(Collected data entries)
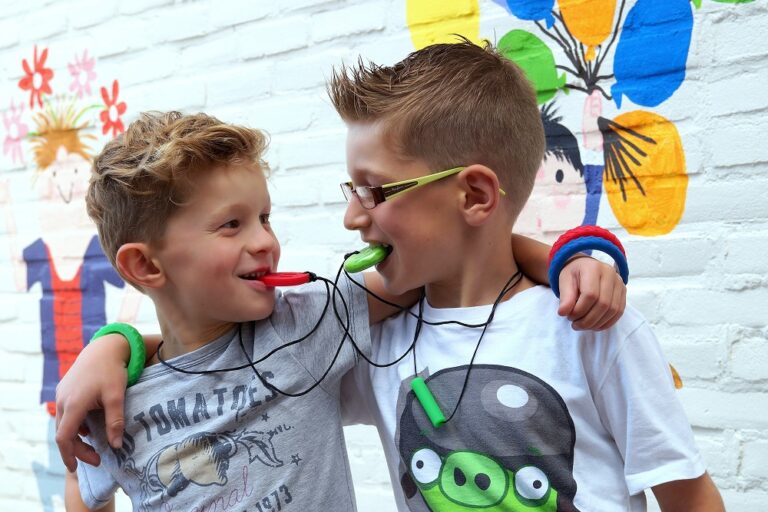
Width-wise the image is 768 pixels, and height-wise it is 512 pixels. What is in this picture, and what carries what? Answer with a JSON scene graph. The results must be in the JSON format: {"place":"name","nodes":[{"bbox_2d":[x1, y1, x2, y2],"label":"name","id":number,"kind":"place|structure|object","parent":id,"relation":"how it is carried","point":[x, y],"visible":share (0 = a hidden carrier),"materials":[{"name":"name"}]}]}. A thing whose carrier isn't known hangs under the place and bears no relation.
{"place":"outdoors","nodes":[
{"label":"outdoors","id":0,"kind":"place"},
{"bbox_2d":[0,1,767,509],"label":"brick wall","id":1,"kind":"structure","parent":0,"point":[734,354],"materials":[{"name":"white brick"}]},
{"bbox_2d":[1,47,147,508],"label":"mural","id":2,"kind":"object","parent":1,"relation":"attached to","point":[65,199],"visible":0.77,"materials":[{"name":"multicoloured paint"}]},
{"bbox_2d":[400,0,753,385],"label":"mural","id":3,"kind":"object","parent":1,"relation":"attached to","point":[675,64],"visible":0.57,"materials":[{"name":"multicoloured paint"}]},
{"label":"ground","id":4,"kind":"structure","parent":0},
{"bbox_2d":[43,43,644,511],"label":"child","id":5,"kind":"object","parent":4,"relation":"on","point":[447,184],"visible":0.97},
{"bbox_2d":[254,271,316,286],"label":"chew pendant","id":6,"kind":"object","parent":5,"relation":"in","point":[296,282],"visible":0.81,"materials":[{"name":"red rubber"}]},
{"bbox_2d":[153,259,521,421],"label":"cord","id":7,"kind":"object","parent":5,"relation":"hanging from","point":[486,324],"visible":0.89,"materials":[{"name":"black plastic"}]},
{"bbox_2d":[409,376,446,426],"label":"pendant","id":8,"kind":"object","parent":7,"relation":"attached to","point":[432,402],"visible":0.97,"materials":[{"name":"green rubber"}]},
{"bbox_2d":[343,244,391,273],"label":"chew pendant","id":9,"kind":"object","parent":5,"relation":"in","point":[367,261],"visible":0.8,"materials":[{"name":"green rubber"}]},
{"bbox_2d":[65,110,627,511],"label":"person","id":10,"kind":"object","parent":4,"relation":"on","point":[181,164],"visible":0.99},
{"bbox_2d":[65,270,375,511],"label":"t-shirt","id":11,"kind":"object","parent":10,"relation":"on","point":[271,423],"visible":0.9,"materials":[{"name":"fabric"}]}
]}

_What you are asked to do_. Return every line above verbatim, pictures excluded.

_Reply_.
Width-wise the image is 768 pixels, and height-wise it is 512 pixels. What is in this picture, and what carries what? Answer with a JSON scene graph. The results must be in the JSON format: {"place":"name","nodes":[{"bbox_2d":[x1, y1, x2, y2],"label":"name","id":number,"kind":"place|structure|object","parent":id,"relation":"how it is carried","point":[x, y],"visible":share (0 = a hidden carrier),"materials":[{"name":"name"}]}]}. A thing whose carrier isn't known hangs under the place and bears no relation.
{"place":"outdoors","nodes":[
{"label":"outdoors","id":0,"kind":"place"},
{"bbox_2d":[0,1,767,509],"label":"brick wall","id":1,"kind":"structure","parent":0,"point":[734,354],"materials":[{"name":"white brick"}]},
{"bbox_2d":[1,47,147,508],"label":"mural","id":2,"kind":"object","parent":1,"relation":"attached to","point":[65,199],"visible":0.77,"materials":[{"name":"multicoloured paint"}]},
{"bbox_2d":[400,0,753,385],"label":"mural","id":3,"kind":"object","parent":1,"relation":"attached to","point":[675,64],"visible":0.57,"materials":[{"name":"multicoloured paint"}]},
{"label":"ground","id":4,"kind":"structure","parent":0},
{"bbox_2d":[43,43,644,511],"label":"child","id":5,"kind":"object","parent":4,"relation":"on","point":[447,184],"visible":0.97},
{"bbox_2d":[254,271,316,286],"label":"chew pendant","id":6,"kind":"object","parent":5,"relation":"in","point":[296,282],"visible":0.81,"materials":[{"name":"red rubber"}]},
{"bbox_2d":[153,259,521,421],"label":"cord","id":7,"kind":"object","parent":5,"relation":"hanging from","point":[486,324],"visible":0.89,"materials":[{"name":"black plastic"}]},
{"bbox_2d":[409,376,446,426],"label":"pendant","id":8,"kind":"object","parent":7,"relation":"attached to","point":[432,402],"visible":0.97,"materials":[{"name":"green rubber"}]},
{"bbox_2d":[343,244,391,273],"label":"chew pendant","id":9,"kind":"object","parent":5,"relation":"in","point":[367,261],"visible":0.8,"materials":[{"name":"green rubber"}]},
{"bbox_2d":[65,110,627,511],"label":"person","id":10,"kind":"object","parent":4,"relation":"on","point":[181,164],"visible":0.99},
{"bbox_2d":[65,270,375,511],"label":"t-shirt","id":11,"kind":"object","parent":10,"relation":"on","point":[271,423],"visible":0.9,"materials":[{"name":"fabric"}]}
]}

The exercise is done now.